Samuel Hall, of International Way, Southampton, was serving a sentence for attempted robbery at a young offenders’ institution when he attacked the other prisoner in a revenge attack.
He pleaded guilty to attempted murder in June 2011 and was later sentenced to a minimum of five-and-ahalf years.
But after a hearing in London, three top judges have decided to cut the “manifestly excessive” minimum four-and-a-half years.
Judge Neil Ford QC told the court Hall was serving a sentence at Kent’s Rochester Young Offenders’ Institution in October 2011 and had developed a grudge against fellow con, Lewis Bennett.
Planning an attack, he manufactured a weapon, using a modeling blade which he attached to the melted handle of a plastic knife.
After inviting Mr Bennett into his cell, Hall then attacked him, slashing him to the face and neck.
“It was a matter of pure good fortune that Mr Bennett’s injuries were relatively modest,” said the judge.
Hall, who had convictions for 49 previous offences, accepted that he had been trying to kill his victim by slashing his throat.
He was sentenced to indefinite imprisonment for public protection and ordered to serve the five-and-a-half-year minimum before even applying for release.
In a hearing in London, Judge Ford, sitting with Lord Justice Elias and Mr Justice Edwards-Stuart, said the minimum term was too long.

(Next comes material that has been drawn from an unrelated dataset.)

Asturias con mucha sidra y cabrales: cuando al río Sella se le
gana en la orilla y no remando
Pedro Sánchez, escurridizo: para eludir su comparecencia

“A minimum of four-and-ahalf years to be served would have been appropriate,” said the judge.
Hall will only be freed after serving his minimum term if he is considered safe by the Parole Board.
He was initially jailed in 2009 for holding a knife to a ten-year-old girl’s throat on a Southampton bus to force her sister to hand over her handbag.
He was sentenced to three years at Southampton Crown Court in August 2009.